方法論のヒント随所に
どんな政策をとろうとも中央政府が1国の経済を制御し続けることは不可能だ。平等社会の夢を政府に託せば膨大な非効率が生まれる。さりとて、この夢を株主に肩代わりさせるわけにもいかない。残念ながらマクロ経済学もミクロ経済学もこの間隙(かんげき)を埋めるに足る答えを用意できてはいない。残るは第3の道だというが経済学的にその体系を説明したものはいまだない。
著者は「マルクス主義の伴走者」であり、フランスで複雑系経済学に傾倒し、現在はベンチャー育成に力を注ぐ。この3つのキーワードの間をどう埋めるか。そのパズルを解くのがこの本である。難解ではあるがヒントは随所にある。

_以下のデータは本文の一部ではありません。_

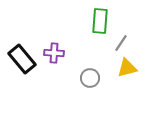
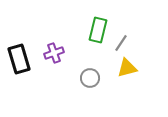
green rectangle: moved 2 px left, 9 px down; rotated 10 degrees clockwise
purple cross: rotated 24 degrees counterclockwise
black rectangle: moved 3 px left; rotated 24 degrees clockwise
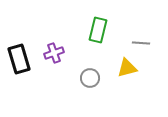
gray line: moved 20 px right; rotated 60 degrees clockwise
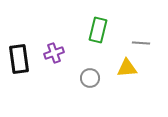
black rectangle: rotated 8 degrees clockwise
yellow triangle: rotated 10 degrees clockwise
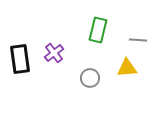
gray line: moved 3 px left, 3 px up
purple cross: rotated 18 degrees counterclockwise
black rectangle: moved 1 px right
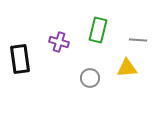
purple cross: moved 5 px right, 11 px up; rotated 36 degrees counterclockwise
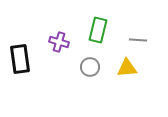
gray circle: moved 11 px up
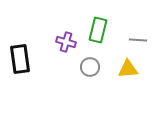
purple cross: moved 7 px right
yellow triangle: moved 1 px right, 1 px down
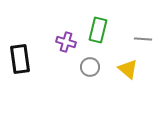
gray line: moved 5 px right, 1 px up
yellow triangle: rotated 45 degrees clockwise
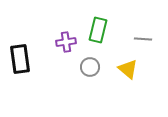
purple cross: rotated 24 degrees counterclockwise
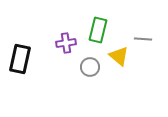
purple cross: moved 1 px down
black rectangle: rotated 20 degrees clockwise
yellow triangle: moved 9 px left, 13 px up
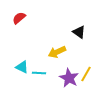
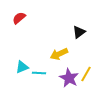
black triangle: rotated 48 degrees clockwise
yellow arrow: moved 2 px right, 2 px down
cyan triangle: rotated 48 degrees counterclockwise
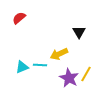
black triangle: rotated 24 degrees counterclockwise
cyan line: moved 1 px right, 8 px up
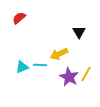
purple star: moved 1 px up
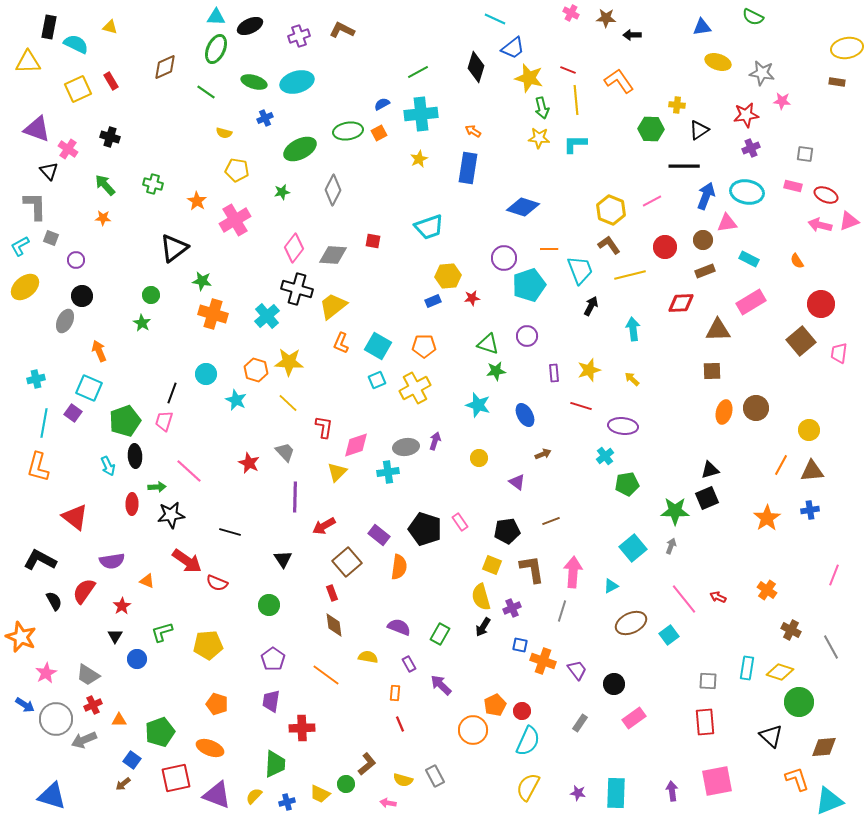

読んでいると私自身パリに留学して、フランスの数学者ブルバギや構造主義をかじっていたころの記憶と重なってくる。人間は利潤極大化のために動くという経済学の前提がいかにおかしいか、その前提から出発する均衡論の盲点をつくにはどうしたらいいかさんざん議論した。その経験から見ると、この本の最終章はわが意を得たりの感がある。
経済は巨大な装置であり経済理論の実践の場だと見る考えはもはやあてはまらない。計画的にすべて運営しようとすれば中間的な実験が意味をもたなくなってしまう。マルクスは計画経済を望んだわけではない。変化に対して調整可能なシステムを追求したのだ。個人の自由度に基づくビジネスが民主主義の成長にとって必須条件だとしたら、行き着く先は単なる市場原理主義でも計画主義でもない。
中央集権システムからの脱出のために、著者が都市経営論という講座を作ろうとして断念したというくだりがある。偶然にもその講座名は私が東大で2年前から開設しているものと同じである。国と個人の間で経営単位を無数に作り、その中で経済と工学的な知識を用いて社会的実験を繰り返し、新しい経営システム論を作り出す。21世紀の経済学には格好のテーマだ。
◇しおざわ・よしのり=1943年、長野県生まれ。大阪市立大学教授。